* [EXERCISE TEXT]:
:::::
State Transformations¶

For relative motion analysis between two satellites (often called "chief" and "deputy"), Brahe provides functions to transform between absolute ECI states and relative RTN states.

ECI to RTN (Absolute to Relative)¶

The state_eci_to_rtn function transforms the absolute states of two satellites from the ECI frame to the relative state of the deputy with respect to the chief in the RTN frame. This accounts for the rotating nature of the RTN frame.

The resulting relative state vector contains six components:

Position: \([\rho_R, \rho_T, \rho_N]\) - relative position in RTN frame (m)
Velocity: \([\dot{\rho}_R, \dot{\rho}_T, \dot{\rho}_N]\) - relative velocity in RTN frame (m/s)

PythonRust

import brahe as bh
import numpy as np

bh.initialize_eop()

# Define chief satellite orbital elements
# LEO orbit: 700 km altitude, nearly circular, sun-synchronous inclination
oe_chief = np.array(
    [
        bh.R_EARTH + 700e3,  # Semi-major axis (m)
        0.001,  # Eccentricity
        97.8,  # Inclination (deg)
        15.0,  # Right ascension of ascending node (deg)
        30.0,  # Argument of perigee (deg)
        45.0,  # Mean anomaly (deg)
    ]
)

# Define deputy satellite with small orbital element differences
oe_deputy = np.array(
    [
        bh.R_EARTH + 701e3,  # 1 km higher semi-major axis
        0.0015,  # Slightly higher eccentricity
        97.85,  # 0.05° higher inclination
        15.05,  # Small RAAN difference
        30.05,  # Small argument of perigee difference
        45.00,  # Same mean anomaly
    ]
)

# Convert to Cartesian ECI states
x_chief = bh.state_koe_to_eci(oe_chief, bh.AngleFormat.DEGREES)
:::::
* [MATERIAL SUPPLIED]:
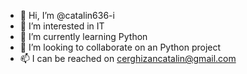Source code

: - 👋 Hi, I’m @catalin636-i
- 👀 I’m interested in IT
- 🌱 I’m currently learning Python
- 💞️ I’m looking to collaborate on an Python project
- 📫 I can be reached on cerghizancatalin@gmail.com

<!---
catalin636-i/catalin636-i is a ✨ special ✨ repository because its `README.md` (this file) appears on your GitHub profile.
You can click the Preview link to take a look at your changes.
--->
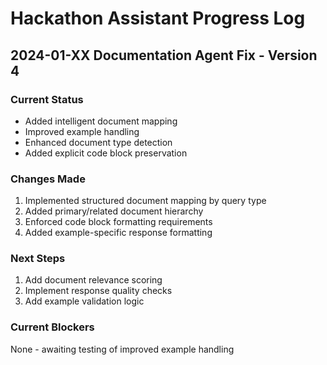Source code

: # Hackathon Assistant Progress Log

## 2024-01-XX Documentation Agent Fix - Version 4
### Current Status
- Added intelligent document mapping
- Improved example handling
- Enhanced document type detection
- Added explicit code block preservation

### Changes Made
1. Implemented structured document mapping by query type
2. Added primary/related document hierarchy
3. Enforced code block formatting requirements
4. Added example-specific response formatting

### Next Steps
1. Add document relevance scoring
2. Implement response quality checks
3. Add example validation logic

### Current Blockers
None - awaiting testing of improved example handling
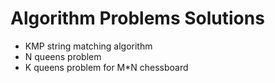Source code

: # Algorithm Problems Solutions

* KMP string matching algorithm
* N queens problem
* K queens problem for M*N chessboard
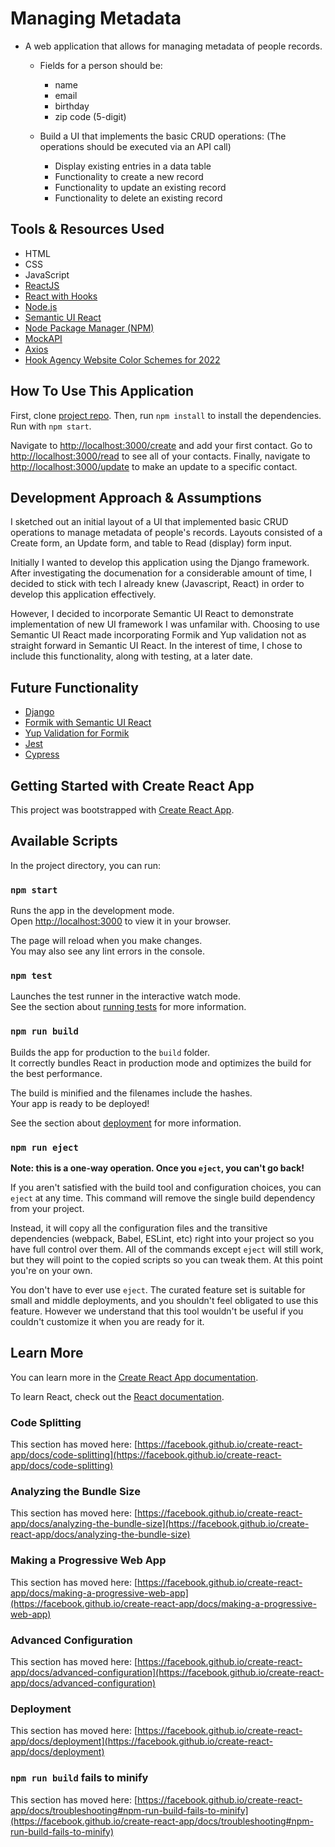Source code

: # Managing Metadata

- A web application that allows for managing metadata of people records. 
  - Fields for a person should be:
    - name
	- email
	- birthday
	- zip code (5-digit)

  - Build a UI that implements the basic CRUD operations: (The operations should be executed via an API call)
	- Display existing entries in a data table
	- Functionality to create a new record
	- Functionality to update an existing record
	- Functionality to delete an existing record

## Tools & Resources Used
* HTML	
* CSS	
* JavaScript
* [ReactJS](https://github.com/facebook/react)
* [React with Hooks](https://reactjs.org/docs/hooks-intro.html)
* [Node.js](https://nodejs.org/)
* [Semantic UI React](https://react.semantic-ui.com/)
* [Node Package Manager (NPM)](https://npmjs.com/)
* [MockAPI](https://mockapi.io/)
* [Axios](https://www.npmjs.com/package/axios)
* [Hook Agency Website Color Schemes for 2022](https://hookagency.com/blog/website-color-schemes/)

## How To Use This Application
First, clone [project repo](https://github.com/ashleyerffmeyer/managing-metadata). Then, run `npm install` to install the dependencies. Run with `npm start`. 

Navigate to [http://localhost:3000/create](http://localhost:3000/create) and add your first contact.
Go to [http://localhost:3000/read](http://localhost:3000/read) to see all of your contacts.
Finally, navigate to [http://localhost:3000/update](http://localhost:3000/update) to make an update to a specific contact.

## Development Approach & Assumptions
I sketched out an initial layout of a UI that implemented basic CRUD operations to manage metadata of people's records. Layouts consisted of a Create form, an Update form, and table to Read (display) form input.

Initially I wanted to develop this application using the Django framework. After investigating the documenation for a considerable amount of time, I decided to stick with tech I already knew (Javascript, React) in order to develop this application effectively.

However, I decided to incorporate Semantic UI React to demonstrate implementation of new UI framework I was unfamilar with. Choosing to use Semantic UI React made incorporating Formik and Yup validation not as straight forward in Semantic UI React. In the interest of time, I chose to include this functionality, along with testing, at a later date.

## Future Functionality
* [Django](https://www.djangoproject.com/)
* [Formik with Semantic UI React](https://formik.org/docs/3rd-party-bindings)
* [Yup Validation for Formik](https://formik.org/docs/guides/validation)
* [Jest](https://jestjs.io/)
* [Cypress](https://www.cypress.io/)

## Getting Started with Create React App

This project was bootstrapped with [Create React App](https://github.com/facebook/create-react-app).

## Available Scripts

In the project directory, you can run:

### `npm start`

Runs the app in the development mode.\
Open [http://localhost:3000](http://localhost:3000) to view it in your browser.

The page will reload when you make changes.\
You may also see any lint errors in the console.

### `npm test`

Launches the test runner in the interactive watch mode.\
See the section about [running tests](https://facebook.github.io/create-react-app/docs/running-tests) for more information.

### `npm run build`

Builds the app for production to the `build` folder.\
It correctly bundles React in production mode and optimizes the build for the best performance.

The build is minified and the filenames include the hashes.\
Your app is ready to be deployed!

See the section about [deployment](https://facebook.github.io/create-react-app/docs/deployment) for more information.

### `npm run eject`

**Note: this is a one-way operation. Once you `eject`, you can't go back!**

If you aren't satisfied with the build tool and configuration choices, you can `eject` at any time. This command will remove the single build dependency from your project.

Instead, it will copy all the configuration files and the transitive dependencies (webpack, Babel, ESLint, etc) right into your project so you have full control over them. All of the commands except `eject` will still work, but they will point to the copied scripts so you can tweak them. At this point you're on your own.

You don't have to ever use `eject`. The curated feature set is suitable for small and middle deployments, and you shouldn't feel obligated to use this feature. However we understand that this tool wouldn't be useful if you couldn't customize it when you are ready for it.

## Learn More

You can learn more in the [Create React App documentation](https://facebook.github.io/create-react-app/docs/getting-started).

To learn React, check out the [React documentation](https://reactjs.org/).

### Code Splitting

This section has moved here: [https://facebook.github.io/create-react-app/docs/code-splitting](https://facebook.github.io/create-react-app/docs/code-splitting)

### Analyzing the Bundle Size

This section has moved here: [https://facebook.github.io/create-react-app/docs/analyzing-the-bundle-size](https://facebook.github.io/create-react-app/docs/analyzing-the-bundle-size)

### Making a Progressive Web App

This section has moved here: [https://facebook.github.io/create-react-app/docs/making-a-progressive-web-app](https://facebook.github.io/create-react-app/docs/making-a-progressive-web-app)

### Advanced Configuration

This section has moved here: [https://facebook.github.io/create-react-app/docs/advanced-configuration](https://facebook.github.io/create-react-app/docs/advanced-configuration)

### Deployment

This section has moved here: [https://facebook.github.io/create-react-app/docs/deployment](https://facebook.github.io/create-react-app/docs/deployment)

### `npm run build` fails to minify

This section has moved here: [https://facebook.github.io/create-react-app/docs/troubleshooting#npm-run-build-fails-to-minify](https://facebook.github.io/create-react-app/docs/troubleshooting#npm-run-build-fails-to-minify)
:::::
* [WORK INSTRUCTION 1]:
Decide whether each statement agrees with the state transformations text. Answer yes or no, and quote the words from the text that decide it.
(a) The deputy satellite has a different mean anomaly from the chief.
(b) The relative velocity in the RTN frame is given in m/s.
(c) The chief satellite's orbit is at an altitude of 700 km.
* [WORK INSTRUCTION 2]: According to the state transformations text, what does the state_eci_to_rtn function account for?
* [WORK INSTRUCTION 3]: Carry on the state transformations text from its final line.

* [FINAL ANSWER 1]:
(a) No: "Same mean anomaly"
(b) Yes: "relative velocity in RTN frame (m/s)"
(c) Yes: "LEO orbit: 700 km altitude"

* [FINAL ANSWER 2]: It accounts for the rotating nature of the RTN frame.

* [FINAL ANSWER 3]:
x_deputy = bh.state_koe_to_eci(oe_deputy, bh.AngleFormat.DEGREES)

# Transform to relative RTN state
x_rel_rtn = bh.state_eci_to_rtn(x_chief, x_deputy)

print("Relative state in RTN frame:")
print(f"Radial (R):      {x_rel_rtn[0]:.3f} m")
print(f"Along-track (T): {x_rel_rtn[1]:.3f} m")
print(f"Cross-track (N): {x_rel_rtn[2]:.3f} m")
print(f"Velocity R:      {x_rel_rtn[3]:.6f} m/s")
print(f"Velocity T:      {x_rel_rtn[4]:.6f} m/s")
print(f"Velocity N:      {x_rel_rtn[5]:.6f} m/s\n")
# Radial (R):      -1508.659 m
# Along-track (T): 11576.951 m
# Cross-track (N): 4401.874 m
# Velocity R:      -17.504100 m/s
# Velocity T:      12.730654 m/s
# Velocity N:      7.959939 m/s

# Calculate total relative distance
relative_distance = np.linalg.norm(x_rel_rtn[:3])
print(f"Total relative distance: {relative_distance:.3f} m")
# Total relative distance: 12477.113 m

use brahe as bh;
use nalgebra as na;

fn main() {
    bh::initialize_eop().unwrap();

    // Define chief satellite orbital elements
    // LEO orbit: 700 km altitude, nearly circular, sun-synchronous inclination
    let oe_chief = na::SVector::<f64, 6>::new(
        bh::R_EARTH + 700e3,  // Semi-major axis (m)
        0.001,                // Eccentricity
        97.8,                 // Inclination (deg)
        15.0,                 // Right ascension of ascending node (deg)
        30.0,                 // Argument of perigee (deg)
        45.0                  // Mean anomaly (deg)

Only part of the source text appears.